「沖縄の視線」という写真を見て

東京新聞朝刊に、東京写真記者協会が優れた報道写真に贈る本年度の各賞を発表したという記事が載っていた。グランプリの東京写真記者協会賞に、東京新聞の「沖縄の視線」が選ばれたという。

6月23日に沖縄県糸満市平和記念公園で行われた沖縄全戦没者追悼式で、安倍首相が出席者の視線を浴びながら献花に向かう様子を写した一枚だ。
出席者の座る横を安倍首相が口元を引き締めたような表情で通り過ぎる。その背中を、翁長知事がじっと見つめている。写真は、安倍首相が子供たちが着席する列を通り過ぎようとする一瞬を横から捉えている。安倍首相の向こうに座る子供達(中学生くらいに見える)も、通り過ぎようとする安倍首相をじっと見つめている。
記事には、「献花に向かう安倍晋三首相を、翁長雄志知事と子どもたちら出席者が厳しい視線で見つめる様子を捉えた。」と説明されていた。

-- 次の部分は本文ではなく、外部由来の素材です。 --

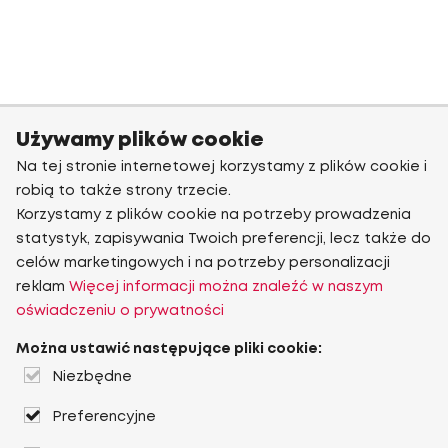
Używamy plików cookie
Na tej stronie internetowej korzystamy z plików cookie i
robią to także strony trzecie.
Korzystamy z plików cookie na potrzeby prowadzenia
statystyk, zapisywania Twoich preferencji, lecz także do
celów marketingowych i na potrzeby personalizacji
reklam
Więcej informacji można znaleźć w naszym
oświadczeniu o prywatności
Można ustawić następujące pliki cookie:
Niezbędne
Preferencyjne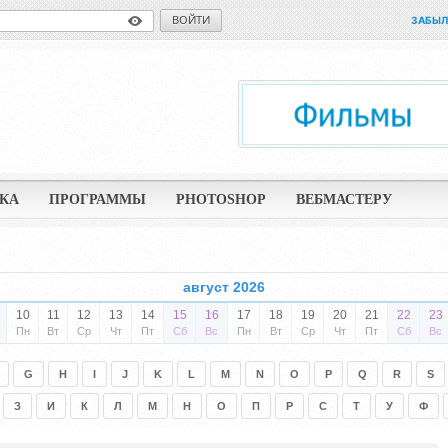
ВОЙТИ
ЗАБЫЛ
КА
ПРОГРАММЫ
PHOTOSHOP
ВЕБМАСТЕРУ
август 2026
10
11
12
13
14
15
16
17
18
19
20
21
22
23
Пн
Вт
Ср
Чт
Пт
Сб
Вс
Пн
Вт
Ср
Чт
Пт
Сб
Вс
G
H
I
J
K
L
M
N
O
P
Q
R
S
З
И
К
Л
М
Н
О
П
Р
С
Т
У
Ф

安倍首相を見つめる人々の視線は確かに厳しいものに見える。写真の視線を見れば見るほど、怒りが伝わってくるような気がする。
とりわけ子供たちの視線が印象的だ。厳しいというより冷めた視線のように見える。

この視線は安倍首相に向けられたものではあるけど、写真を見ていると、自分に向けられているように思えてくる。自分は安倍首相と同じ側にはいないと思っているけど、本当はそうではないのかもしれない。